The two sites in the Eastern Province are located on the Persian Gulf coast across from Iran and near Iraq and Bahrain, regional base of the U.S. Navy. Yemen lies nearly 1,000 km (600 miles) southwest on the Gulf of Aden.
Eastern Province has most of Aramco’s production and export facilities. In 2019, Saudi Arabia, the world’s top oil exporter, was shaken by a big attack on oil installations just a few km (miles) from the facilities targeted on Sunday, which Riyadh blamed on Iran, a charge Tehran denies.
The 2019 attack, which was claimed by the Houthis but which Riyadh said did not originate from Yemen, forced Saudi Arabia to temporarily shut more than half of its crude output.
The United States later sent American troops and military equipment to bolster the kingdom’s air and missile defences.
The Houthis have stepped up attacks as the United States and United Nations are pushing for a truce to revive stalled peace talks. Biden has declared a halt to U.S. support for offensive operations in Yemen but said Washington would continue to help Saudi Arabia defend itself.
On Sunday, the Saudi-led coalition said the Houthis were emboldened after the Biden administration revoked terrorist designations on the group imposed by Trump.

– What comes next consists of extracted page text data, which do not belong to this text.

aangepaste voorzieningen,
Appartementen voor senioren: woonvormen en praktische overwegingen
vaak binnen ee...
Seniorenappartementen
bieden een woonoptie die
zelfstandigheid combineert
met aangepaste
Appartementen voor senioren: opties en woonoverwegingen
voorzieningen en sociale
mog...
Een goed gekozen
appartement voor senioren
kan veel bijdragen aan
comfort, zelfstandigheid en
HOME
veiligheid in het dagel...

Last week, the U.S. Treasury Department imposed sanctions on two Houthi military leaders in the first punitive measures against the group by Biden’s administration following the spike in attacks on Saudi cities and battles in Yemen’s Marib region.
The Yemen war has killed tens of thousands of people and pushed millions to the brink of famine. The Houthis, who have controlled the capital since 2014, say they are fighting a corrupt system and foreign aggression.